Il inspirait la terreur mais était comparé à un « Robin des Bois » local : Wilexis, l’un des chefs de gang les plus puissants du Venezuela, symbole de l’emprise du crime organisé dans le pays, a été abattu mercredi lors d’une opération de police. Cette mort sonne-t-elle le glas des « mégabandes » qui règnent en maîtres sur certains quartiers? Rien n’est moins sûr selon les experts.
Wilexis, le « roi » de Petaré
Wilexis Alexander Acevedo Monasterios, dit « Wilexis », 39 ans, était à la tête d’un gang de 150 à 200 membres qui contrôlait d’une main de fer Petaré, un immense bidonville de 600 000 habitants dans l’est de Caracas. Extorsions, enlèvements, trafic de drogue, homicides… Son « CV criminel » était long comme le bras, et sa tête mise à prix 150 000 dollars par les autorités.
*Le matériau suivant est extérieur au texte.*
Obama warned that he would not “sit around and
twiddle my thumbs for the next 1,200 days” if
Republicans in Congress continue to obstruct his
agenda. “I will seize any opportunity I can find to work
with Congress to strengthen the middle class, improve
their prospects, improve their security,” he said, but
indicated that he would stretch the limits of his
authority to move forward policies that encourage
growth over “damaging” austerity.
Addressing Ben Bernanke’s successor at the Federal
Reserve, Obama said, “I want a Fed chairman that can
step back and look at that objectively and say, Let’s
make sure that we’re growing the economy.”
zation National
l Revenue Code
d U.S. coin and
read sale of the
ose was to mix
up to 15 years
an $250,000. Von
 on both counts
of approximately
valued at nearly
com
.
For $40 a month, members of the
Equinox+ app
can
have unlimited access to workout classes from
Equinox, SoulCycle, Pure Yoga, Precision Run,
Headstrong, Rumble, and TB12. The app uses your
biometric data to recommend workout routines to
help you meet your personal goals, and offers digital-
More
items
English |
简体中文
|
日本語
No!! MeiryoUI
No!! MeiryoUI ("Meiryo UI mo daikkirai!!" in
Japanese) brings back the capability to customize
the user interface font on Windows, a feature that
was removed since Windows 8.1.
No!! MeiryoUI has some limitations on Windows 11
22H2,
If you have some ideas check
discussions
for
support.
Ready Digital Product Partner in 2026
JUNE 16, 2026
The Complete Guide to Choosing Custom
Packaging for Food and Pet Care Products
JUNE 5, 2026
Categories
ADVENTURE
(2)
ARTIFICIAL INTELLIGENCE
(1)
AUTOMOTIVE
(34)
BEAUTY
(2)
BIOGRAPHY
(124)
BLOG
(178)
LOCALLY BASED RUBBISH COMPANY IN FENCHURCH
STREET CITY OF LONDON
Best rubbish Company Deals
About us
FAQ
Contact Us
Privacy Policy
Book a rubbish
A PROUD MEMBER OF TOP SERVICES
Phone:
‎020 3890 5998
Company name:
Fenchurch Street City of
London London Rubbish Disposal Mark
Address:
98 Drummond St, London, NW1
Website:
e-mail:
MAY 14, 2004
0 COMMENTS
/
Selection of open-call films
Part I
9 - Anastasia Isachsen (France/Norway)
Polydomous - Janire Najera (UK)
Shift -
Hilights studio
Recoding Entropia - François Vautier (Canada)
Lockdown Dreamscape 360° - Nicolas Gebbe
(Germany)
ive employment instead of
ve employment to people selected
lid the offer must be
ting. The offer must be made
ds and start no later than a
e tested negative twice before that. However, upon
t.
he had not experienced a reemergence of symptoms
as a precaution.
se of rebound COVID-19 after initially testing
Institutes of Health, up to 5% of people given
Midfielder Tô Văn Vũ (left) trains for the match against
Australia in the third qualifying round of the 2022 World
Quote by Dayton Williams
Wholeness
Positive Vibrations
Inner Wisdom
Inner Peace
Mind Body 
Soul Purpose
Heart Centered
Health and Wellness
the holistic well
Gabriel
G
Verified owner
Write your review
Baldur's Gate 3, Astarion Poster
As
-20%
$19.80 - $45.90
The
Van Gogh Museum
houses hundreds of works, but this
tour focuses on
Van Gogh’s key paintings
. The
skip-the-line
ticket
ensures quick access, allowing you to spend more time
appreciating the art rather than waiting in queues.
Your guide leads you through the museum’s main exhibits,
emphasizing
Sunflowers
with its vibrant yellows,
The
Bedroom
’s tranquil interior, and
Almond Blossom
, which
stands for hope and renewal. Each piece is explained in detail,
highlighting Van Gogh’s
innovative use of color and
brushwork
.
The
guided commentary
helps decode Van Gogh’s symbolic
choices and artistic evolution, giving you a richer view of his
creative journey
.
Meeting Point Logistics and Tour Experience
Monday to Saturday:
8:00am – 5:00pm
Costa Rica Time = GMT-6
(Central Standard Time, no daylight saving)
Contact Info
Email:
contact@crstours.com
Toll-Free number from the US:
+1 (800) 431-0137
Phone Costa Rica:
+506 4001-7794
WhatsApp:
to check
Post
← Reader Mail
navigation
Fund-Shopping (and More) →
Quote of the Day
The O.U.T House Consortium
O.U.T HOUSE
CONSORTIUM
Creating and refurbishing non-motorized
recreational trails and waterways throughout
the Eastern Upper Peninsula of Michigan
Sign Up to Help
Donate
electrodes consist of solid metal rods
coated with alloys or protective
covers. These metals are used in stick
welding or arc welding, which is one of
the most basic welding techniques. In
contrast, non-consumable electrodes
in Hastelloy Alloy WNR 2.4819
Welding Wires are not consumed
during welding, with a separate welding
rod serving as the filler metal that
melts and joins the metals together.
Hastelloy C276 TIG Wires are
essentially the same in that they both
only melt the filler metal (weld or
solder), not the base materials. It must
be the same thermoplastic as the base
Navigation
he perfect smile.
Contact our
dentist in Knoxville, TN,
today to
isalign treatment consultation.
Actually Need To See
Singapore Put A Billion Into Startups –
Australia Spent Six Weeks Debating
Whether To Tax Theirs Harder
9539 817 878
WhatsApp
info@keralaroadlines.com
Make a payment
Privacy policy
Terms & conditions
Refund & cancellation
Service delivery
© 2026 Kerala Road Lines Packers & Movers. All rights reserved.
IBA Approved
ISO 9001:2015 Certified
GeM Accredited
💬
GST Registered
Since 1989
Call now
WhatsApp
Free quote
Mais aux yeux d’une partie de la population de Petaré, celui qui a trouvé la mort mercredi dans une fusillade avec les forces de l’ordre était aussi perçu comme une sorte de « bienfaiteur ». Dans ce labyrinthe de ruelles et de maisons de fortune où la présence de l’État est quasi-inexistante, Wilexis faisait régner sa loi, distribuant une partie des profits du crime sous forme de dons, de fêtes pour les enfants…
Il existait des opinions partagées à son sujet. Une partie de la population le rejetait et une autre partie voyait en lui une sorte de Robin des Bois.
Luis Izquiel, criminologue à l’Université centrale du Venezuela
Un « para-État » criminel
Fort de sa mainmise sur le quartier, le gang de Wilexis était même devenu une sorte de « para-État », réglant certains différends entre voisins. Une justice expéditive rendue par la violence, dans un pays où la population se méfie d’une police régulièrement accusée d’exactions.
Insaisissable depuis des années grâce à la complicité d’une partie des habitants et à la topographie du bidonville qui rend difficile toute intervention, Wilexis a finalement été rattrapé par les autorités. Après des années de traque, le célèbre malfrat a été « neutralisé » par les forces de l’ordre lors d’un violent affrontement, qui fera date dans la lutte contre le crime organisé au Venezuela.
Une lutte sans fin ?
Mais cette « victoire » des forces de l’ordre ne signifie pas pour autant la fin des activités criminelles à Petaré et dans le reste du Venezuela, loin s’en faut. D’après les experts, le vide laissé par la mort de Wilexis risque d’être rapidement comblé, provoquant une guerre de territoires entre gangs rivaux.
Si des mesures ne sont pas prises par les autorités, la situation va rester la même. Les seconds vont prendre la place du chef, ou pire, on va assister à un éclatement en petites bandes qui vont se livrer une guerre sans merci pour le contrôle de la zone.
Luis Izquiel, criminologue
Le cas de Petaré illustre en réalité le fléau de la criminalité qui ronge le Venezuela. Gangs ultraviolents comme le « Tren de Aragua », guérilla urbaine menée par les « collectivos » chavistes… Dans un pays plongé dans une crise économique, sociale et politique sans précédent, la lutte contre ces groupes criminels s’annonce longue et périlleuse pour les autorités vénézuéliennes. La mort de Wilexis n’est qu’une étape dans un combat de tous les instants.
Dans les ruelles poussiéreuses de Petaré, la vie a déjà repris son cours au lendemain de ce fait divers sanglant. Pour les habitants, une seule question demeure : Qui pour succéder au « roi » de la « zona »? La réponse en dira long sur l’avenir de ce quartier, microcosme des maux qui minent le Venezuela d’aujourd’hui.